REQUIREMENT -
The records that follow are to be transcribed exactly.
DATA TO EXAMINE below:
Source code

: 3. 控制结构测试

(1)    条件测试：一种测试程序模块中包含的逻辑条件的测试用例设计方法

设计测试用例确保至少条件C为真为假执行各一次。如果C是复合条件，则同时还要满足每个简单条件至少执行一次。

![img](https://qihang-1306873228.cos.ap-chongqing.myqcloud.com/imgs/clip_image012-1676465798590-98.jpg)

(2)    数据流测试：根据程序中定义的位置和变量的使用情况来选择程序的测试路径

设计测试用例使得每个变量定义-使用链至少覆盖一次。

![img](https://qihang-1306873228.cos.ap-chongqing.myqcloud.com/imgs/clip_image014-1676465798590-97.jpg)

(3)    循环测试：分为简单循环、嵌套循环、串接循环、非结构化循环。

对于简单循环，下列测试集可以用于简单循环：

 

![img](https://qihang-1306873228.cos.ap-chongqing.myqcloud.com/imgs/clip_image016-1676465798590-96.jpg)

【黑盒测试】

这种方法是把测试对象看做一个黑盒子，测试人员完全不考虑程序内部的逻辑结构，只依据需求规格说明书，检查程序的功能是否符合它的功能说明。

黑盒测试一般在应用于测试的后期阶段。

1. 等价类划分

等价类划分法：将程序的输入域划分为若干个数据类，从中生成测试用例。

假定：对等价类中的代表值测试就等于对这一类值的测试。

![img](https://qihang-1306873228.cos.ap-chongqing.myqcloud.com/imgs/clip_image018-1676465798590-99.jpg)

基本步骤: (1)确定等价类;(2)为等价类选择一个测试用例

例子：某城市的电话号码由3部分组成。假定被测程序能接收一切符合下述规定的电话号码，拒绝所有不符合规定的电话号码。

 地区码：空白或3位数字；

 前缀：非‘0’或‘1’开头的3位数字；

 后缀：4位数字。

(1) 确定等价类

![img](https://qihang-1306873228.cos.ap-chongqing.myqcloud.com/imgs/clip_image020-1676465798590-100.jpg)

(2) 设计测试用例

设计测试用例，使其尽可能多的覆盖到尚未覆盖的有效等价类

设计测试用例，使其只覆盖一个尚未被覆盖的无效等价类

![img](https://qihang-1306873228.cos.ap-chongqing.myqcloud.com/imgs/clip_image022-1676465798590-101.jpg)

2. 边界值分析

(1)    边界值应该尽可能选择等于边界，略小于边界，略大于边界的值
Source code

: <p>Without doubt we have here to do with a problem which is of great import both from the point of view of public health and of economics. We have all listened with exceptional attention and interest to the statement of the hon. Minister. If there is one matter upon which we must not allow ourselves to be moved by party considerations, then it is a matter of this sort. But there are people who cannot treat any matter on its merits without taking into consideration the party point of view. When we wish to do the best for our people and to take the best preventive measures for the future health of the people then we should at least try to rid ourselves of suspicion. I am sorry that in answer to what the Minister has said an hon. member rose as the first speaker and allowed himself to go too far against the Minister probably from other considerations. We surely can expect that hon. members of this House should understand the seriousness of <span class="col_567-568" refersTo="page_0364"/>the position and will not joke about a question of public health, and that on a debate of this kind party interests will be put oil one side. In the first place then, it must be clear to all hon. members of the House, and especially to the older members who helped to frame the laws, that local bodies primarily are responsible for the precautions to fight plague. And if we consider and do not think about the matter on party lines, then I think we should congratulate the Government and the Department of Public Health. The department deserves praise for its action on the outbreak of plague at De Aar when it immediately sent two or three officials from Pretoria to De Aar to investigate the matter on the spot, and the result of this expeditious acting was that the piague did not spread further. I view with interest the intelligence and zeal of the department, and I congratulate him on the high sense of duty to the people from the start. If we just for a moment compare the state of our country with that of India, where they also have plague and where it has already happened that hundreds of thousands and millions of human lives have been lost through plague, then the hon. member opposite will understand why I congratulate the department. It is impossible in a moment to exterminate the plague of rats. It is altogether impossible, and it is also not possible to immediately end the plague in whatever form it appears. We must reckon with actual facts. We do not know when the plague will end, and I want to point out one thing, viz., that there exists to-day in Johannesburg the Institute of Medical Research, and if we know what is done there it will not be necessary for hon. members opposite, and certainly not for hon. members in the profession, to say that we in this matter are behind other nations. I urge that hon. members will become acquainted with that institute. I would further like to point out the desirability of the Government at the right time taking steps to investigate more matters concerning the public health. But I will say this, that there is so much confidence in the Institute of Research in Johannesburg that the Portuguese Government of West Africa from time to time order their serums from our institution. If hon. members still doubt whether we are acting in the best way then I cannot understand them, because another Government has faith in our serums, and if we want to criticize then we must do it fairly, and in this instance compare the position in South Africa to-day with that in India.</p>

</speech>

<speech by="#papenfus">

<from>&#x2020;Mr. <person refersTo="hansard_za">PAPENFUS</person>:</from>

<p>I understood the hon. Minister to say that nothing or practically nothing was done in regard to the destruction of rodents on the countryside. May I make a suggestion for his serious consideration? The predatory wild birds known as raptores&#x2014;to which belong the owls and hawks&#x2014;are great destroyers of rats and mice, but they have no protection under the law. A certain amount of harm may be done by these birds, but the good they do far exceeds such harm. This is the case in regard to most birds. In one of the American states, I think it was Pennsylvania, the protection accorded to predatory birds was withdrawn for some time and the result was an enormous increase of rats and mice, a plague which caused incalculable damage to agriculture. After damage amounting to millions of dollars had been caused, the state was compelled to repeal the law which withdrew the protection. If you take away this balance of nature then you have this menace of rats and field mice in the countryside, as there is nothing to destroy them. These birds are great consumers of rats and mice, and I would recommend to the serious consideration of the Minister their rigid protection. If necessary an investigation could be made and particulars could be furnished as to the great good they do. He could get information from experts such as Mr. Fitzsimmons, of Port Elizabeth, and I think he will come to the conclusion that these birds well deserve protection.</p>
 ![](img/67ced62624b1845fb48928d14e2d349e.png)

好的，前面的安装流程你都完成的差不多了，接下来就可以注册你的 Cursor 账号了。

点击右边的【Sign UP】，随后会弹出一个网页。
End of DATA TO EXAMINE.
WRITTEN REPLY -
Source code

: 3. 控制结构测试

(1)    条件测试：一种测试程序模块中包含的逻辑条件的测试用例设计方法

设计测试用例确保至少条件C为真为假执行各一次。如果C是复合条件，则同时还要满足每个简单条件至少执行一次。

![img](https://qihang-1306873228.cos.ap-chongqing.myqcloud.com/imgs/clip_image012-1676465798590-98.jpg)

(2)    数据流测试：根据程序中定义的位置和变量的使用情况来选择程序的测试路径

设计测试用例使得每个变量定义-使用链至少覆盖一次。

![img](https://qihang-1306873228.cos.ap-chongqing.myqcloud.com/imgs/clip_image014-1676465798590-97.jpg)

(3)    循环测试：分为简单循环、嵌套循环、串接循环、非结构化循环。

对于简单循环，下列测试集可以用于简单循环：

 

![img](https://qihang-1306873228.cos.ap-chongqing.myqcloud.com/imgs/clip_image016-1676465798590-96.jpg)

【黑盒测试】

这种方法是把测试对象看做一个黑盒子，测试人员完全不考虑程序内部的逻辑结构，只依据需求规格说明书，检查程序的功能是否符合它的功能说明。

黑盒测试一般在应用于测试的后期阶段。

1. 等价类划分

等价类划分法：将程序的输入域划分为若干个数据类，从中生成测试用例。

假定：对等价类中的代表值测试就等于对这一类值的测试。

![img](https://qihang-1306873228.cos.ap-chongqing.myqcloud.com/imgs/clip_image018-1676465798590-99.jpg)

基本步骤: (1)确定等价类;(2)为等价类选择一个测试用例

例子：某城市的电话号码由3部分组成。假定被测程序能接收一切符合下述规定的电话号码，拒绝所有不符合规定的电话号码。

 地区码：空白或3位数字；

 前缀：非‘0’或‘1’开头的3位数字；

 后缀：4位数字。

(1) 确定等价类

![img](https://qihang-1306873228.cos.ap-chongqing.myqcloud.com/imgs/clip_image020-1676465798590-100.jpg)

(2) 设计测试用例

设计测试用例，使其尽可能多的覆盖到尚未覆盖的有效等价类

设计测试用例，使其只覆盖一个尚未被覆盖的无效等价类

![img](https://qihang-1306873228.cos.ap-chongqing.myqcloud.com/imgs/clip_image022-1676465798590-101.jpg)

2. 边界值分析

(1)    边界值应该尽可能选择等于边界，略小于边界，略大于边界的值
Source code

: <p>Without doubt we have here to do with a problem which is of great import both from the point of view of public health and of economics. We have all listened with exceptional attention and interest to the statement of the hon. Minister. If there is one matter upon which we must not allow ourselves to be moved by party considerations, then it is a matter of this sort. But there are people who cannot treat any matter on its merits without taking into consideration the party point of view. When we wish to do the best for our people and to take the best preventive measures for the future health of the people then we should at least try to rid ourselves of suspicion. I am sorry that in answer to what the Minister has said an hon. member rose as the first speaker and allowed himself to go too far against the Minister probably from other considerations. We surely can expect that hon. members of this House should understand the seriousness of <span class="col_567-568" refersTo="page_0364"/>the position and will not joke about a question of public health, and that on a debate of this kind party interests will be put oil one side. In the first place then, it must be clear to all hon. members of the House, and especially to the older members who helped to frame the laws, that local bodies primarily are responsible for the precautions to fight plague. And if we consider and do not think about the matter on party lines, then I think we should congratulate the Government and the Department of Public Health. The department deserves praise for its action on the outbreak of plague at De Aar when it immediately sent two or three officials from Pretoria to De Aar to investigate the matter on the spot, and the result of this expeditious acting was that the piague did not spread further. I view with interest the intelligence and zeal of the department, and I congratulate him on the high sense of duty to the people from the start. If we just for a moment compare the state of our country with that of India, where they also have plague and where it has already happened that hundreds of thousands and millions of human lives have been lost through plague, then the hon. member opposite will understand why I congratulate the department. It is impossible in a moment to exterminate the plague of rats. It is altogether impossible, and it is also not possible to immediately end the plague in whatever form it appears. We must reckon with actual facts. We do not know when the plague will end, and I want to point out one thing, viz., that there exists to-day in Johannesburg the Institute of Medical Research, and if we know what is done there it will not be necessary for hon. members opposite, and certainly not for hon. members in the profession, to say that we in this matter are behind other nations. I urge that hon. members will become acquainted with that institute. I would further like to point out the desirability of the Government at the right time taking steps to investigate more matters concerning the public health. But I will say this, that there is so much confidence in the Institute of Research in Johannesburg that the Portuguese Government of West Africa from time to time order their serums from our institution. If hon. members still doubt whether we are acting in the best way then I cannot understand them, because another Government has faith in our serums, and if we want to criticize then we must do it fairly, and in this instance compare the position in South Africa to-day with that in India.</p>

</speech>

<speech by="#papenfus">

<from>&#x2020;Mr. <person refersTo="hansard_za">PAPENFUS</person>:</from>

<p>I understood the hon. Minister to say that nothing or practically nothing was done in regard to the destruction of rodents on the countryside. May I make a suggestion for his serious consideration? The predatory wild birds known as raptores&#x2014;to which belong the owls and hawks&#x2014;are great destroyers of rats and mice, but they have no protection under the law. A certain amount of harm may be done by these birds, but the good they do far exceeds such harm. This is the case in regard to most birds. In one of the American states, I think it was Pennsylvania, the protection accorded to predatory birds was withdrawn for some time and the result was an enormous increase of rats and mice, a plague which caused incalculable damage to agriculture. After damage amounting to millions of dollars had been caused, the state was compelled to repeal the law which withdrew the protection. If you take away this balance of nature then you have this menace of rats and field mice in the countryside, as there is nothing to destroy them. These birds are great consumers of rats and mice, and I would recommend to the serious consideration of the Minister their rigid protection. If necessary an investigation could be made and particulars could be furnished as to the great good they do. He could get information from experts such as Mr. Fitzsimmons, of Port Elizabeth, and I think he will come to the conclusion that these birds well deserve protection.</p>
 ![](img/67ced62624b1845fb48928d14e2d349e.png)

好的，前面的安装流程你都完成的差不多了，接下来就可以注册你的 Cursor 账号了。

点击右边的【Sign UP】，随后会弹出一个网页。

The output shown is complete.